■ About this exercise:
From the first line to the last, write out the records exactly, leaving the pictures behind.

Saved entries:
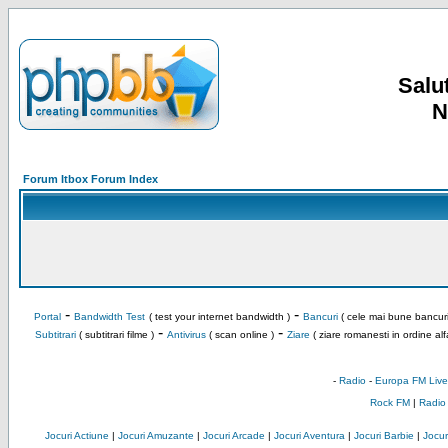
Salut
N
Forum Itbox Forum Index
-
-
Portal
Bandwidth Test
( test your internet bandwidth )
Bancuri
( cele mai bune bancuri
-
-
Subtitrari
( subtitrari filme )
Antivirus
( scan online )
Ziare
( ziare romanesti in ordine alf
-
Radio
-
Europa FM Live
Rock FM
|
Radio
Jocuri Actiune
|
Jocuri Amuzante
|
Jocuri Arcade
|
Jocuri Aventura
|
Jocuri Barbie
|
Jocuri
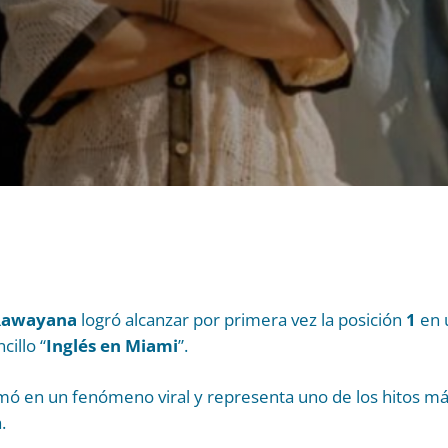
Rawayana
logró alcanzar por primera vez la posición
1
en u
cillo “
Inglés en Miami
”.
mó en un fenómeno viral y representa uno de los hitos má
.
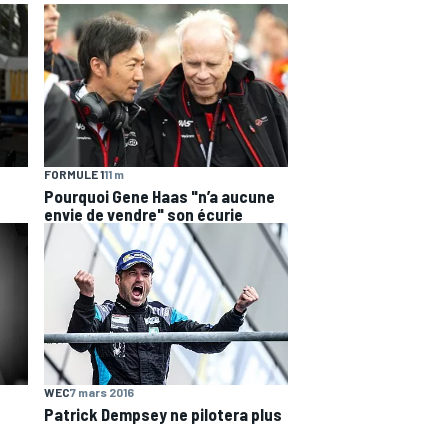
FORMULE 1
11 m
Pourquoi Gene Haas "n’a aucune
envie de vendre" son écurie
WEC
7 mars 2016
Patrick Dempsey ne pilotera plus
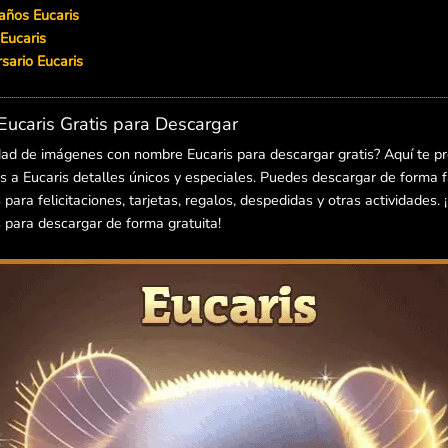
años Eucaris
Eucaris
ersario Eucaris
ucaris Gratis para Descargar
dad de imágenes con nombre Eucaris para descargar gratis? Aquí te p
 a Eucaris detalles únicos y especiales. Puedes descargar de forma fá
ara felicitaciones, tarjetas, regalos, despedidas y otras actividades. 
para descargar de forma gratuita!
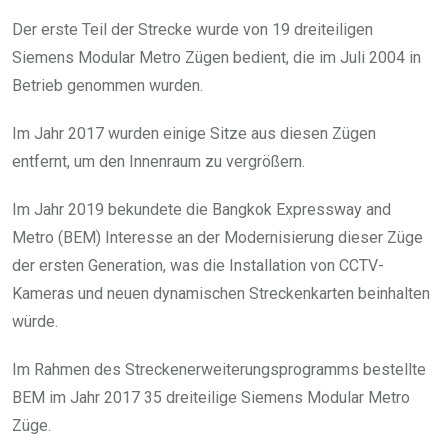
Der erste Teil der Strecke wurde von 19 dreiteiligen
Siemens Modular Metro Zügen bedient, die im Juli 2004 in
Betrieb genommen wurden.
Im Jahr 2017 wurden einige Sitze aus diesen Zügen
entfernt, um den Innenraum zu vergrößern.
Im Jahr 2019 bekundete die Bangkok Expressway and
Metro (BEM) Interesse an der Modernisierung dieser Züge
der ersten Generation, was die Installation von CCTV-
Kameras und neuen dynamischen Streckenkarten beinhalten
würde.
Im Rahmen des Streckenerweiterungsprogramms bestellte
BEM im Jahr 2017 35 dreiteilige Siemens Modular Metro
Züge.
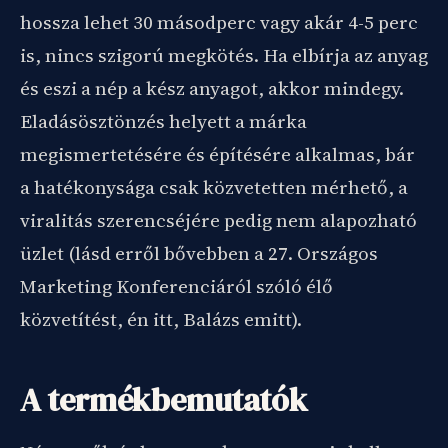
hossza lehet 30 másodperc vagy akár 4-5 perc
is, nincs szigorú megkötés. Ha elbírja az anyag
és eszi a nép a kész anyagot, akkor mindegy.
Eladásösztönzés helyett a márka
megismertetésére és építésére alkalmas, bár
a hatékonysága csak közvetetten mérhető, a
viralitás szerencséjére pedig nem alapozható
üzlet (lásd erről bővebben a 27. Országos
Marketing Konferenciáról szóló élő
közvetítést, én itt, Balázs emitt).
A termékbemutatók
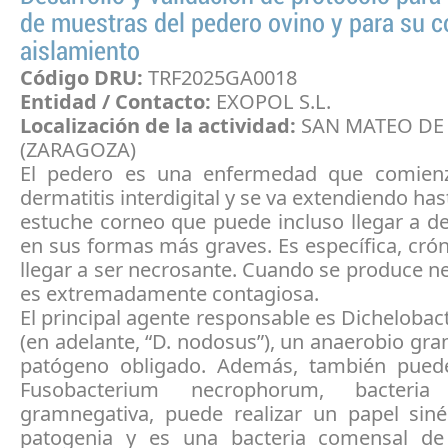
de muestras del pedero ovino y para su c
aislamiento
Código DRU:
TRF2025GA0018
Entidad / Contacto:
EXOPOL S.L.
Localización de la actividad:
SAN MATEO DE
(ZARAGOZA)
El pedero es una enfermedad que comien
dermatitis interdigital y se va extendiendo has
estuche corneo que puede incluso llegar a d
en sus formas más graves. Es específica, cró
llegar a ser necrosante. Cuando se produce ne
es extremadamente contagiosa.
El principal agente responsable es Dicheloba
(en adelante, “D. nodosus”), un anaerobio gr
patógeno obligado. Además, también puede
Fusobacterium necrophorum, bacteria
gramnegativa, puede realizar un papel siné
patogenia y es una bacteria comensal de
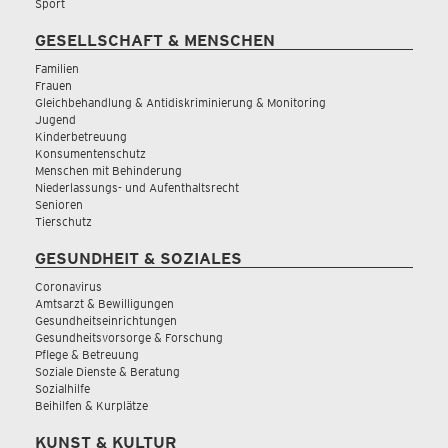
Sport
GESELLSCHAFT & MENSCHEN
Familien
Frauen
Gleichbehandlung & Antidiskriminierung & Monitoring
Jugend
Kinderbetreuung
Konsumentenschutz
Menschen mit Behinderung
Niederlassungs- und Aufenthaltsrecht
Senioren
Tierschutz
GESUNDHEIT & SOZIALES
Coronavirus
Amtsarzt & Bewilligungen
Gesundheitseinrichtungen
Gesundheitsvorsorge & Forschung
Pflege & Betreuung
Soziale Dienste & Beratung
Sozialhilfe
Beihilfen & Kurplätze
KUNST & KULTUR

■ Response below:
Salut
N
Forum Itbox Forum Index
-
-
Portal
Bandwidth Test
( test your internet bandwidth )
Bancuri
( cele mai bune bancuri
-
-
Subtitrari
( subtitrari filme )
Antivirus
( scan online )
Ziare
( ziare romanesti in ordine alf
-
Radio
-
Europa FM Live
Rock FM
|
Radio
Jocuri Actiune
|
Jocuri Amuzante
|
Jocuri Arcade
|
Jocuri Aventura
|
Jocuri Barbie
|
Jocuri
Rawayana
logró alcanzar por primera vez la posición
1
en u
cillo “
Inglés en Miami
”.
mó en un fenómeno viral y representa uno de los hitos má
.
FORMULE 1
11 m
Pourquoi Gene Haas "n’a aucune
envie de vendre" son écurie
WEC
7 mars 2016
Patrick Dempsey ne pilotera plus
años Eucaris
Eucaris
ersario Eucaris
ucaris Gratis para Descargar
dad de imágenes con nombre Eucaris para descargar gratis? Aquí te p
 a Eucaris detalles únicos y especiales. Puedes descargar de forma fá
ara felicitaciones, tarjetas, regalos, despedidas y otras actividades. 
para descargar de forma gratuita!
Der erste Teil der Strecke wurde von 19 dreiteiligen
Siemens Modular Metro Zügen bedient, die im Juli 2004 in
Betrieb genommen wurden.
Im Jahr 2017 wurden einige Sitze aus diesen Zügen
entfernt, um den Innenraum zu vergrößern.
Im Jahr 2019 bekundete die Bangkok Expressway and
Metro (BEM) Interesse an der Modernisierung dieser Züge
der ersten Generation, was die Installation von CCTV-
Kameras und neuen dynamischen Streckenkarten beinhalten
würde.
Im Rahmen des Streckenerweiterungsprogramms bestellte
BEM im Jahr 2017 35 dreiteilige Siemens Modular Metro
Züge.
hossza lehet 30 másodperc vagy akár 4-5 perc
is, nincs szigorú megkötés. Ha elbírja az anyag
és eszi a nép a kész anyagot, akkor mindegy.
Eladásösztönzés helyett a márka
megismertetésére és építésére alkalmas, bár
a hatékonysága csak közvetetten mérhető, a
viralitás szerencséjére pedig nem alapozható
üzlet (lásd erről bővebben a 27. Országos
Marketing Konferenciáról szóló élő
közvetítést, én itt, Balázs emitt).
A termékbemutatók
de muestras del pedero ovino y para su c
aislamiento
Código DRU:
TRF2025GA0018
Entidad / Contacto:
EXOPOL S.L.
Localización de la actividad:
SAN MATEO DE
(ZARAGOZA)
El pedero es una enfermedad que comien
dermatitis interdigital y se va extendiendo has
estuche corneo que puede incluso llegar a d
en sus formas más graves. Es específica, cró
llegar a ser necrosante. Cuando se produce ne
es extremadamente contagiosa.
El principal agente responsable es Dicheloba
(en adelante, “D. nodosus”), un anaerobio gr
patógeno obligado. Además, también puede
Fusobacterium necrophorum, bacteria
gramnegativa, puede realizar un papel siné
patogenia y es una bacteria comensal de
Sport
GESELLSCHAFT & MENSCHEN
Familien
Frauen
Gleichbehandlung & Antidiskriminierung & Monitoring
Jugend
Kinderbetreuung
Konsumentenschutz
Menschen mit Behinderung
Niederlassungs- und Aufenthaltsrecht
Senioren
Tierschutz
GESUNDHEIT & SOZIALES
Coronavirus
Amtsarzt & Bewilligungen
Gesundheitseinrichtungen
Gesundheitsvorsorge & Forschung
Pflege & Betreuung
Soziale Dienste & Beratung
Sozialhilfe
Beihilfen & Kurplätze
KUNST & KULTUR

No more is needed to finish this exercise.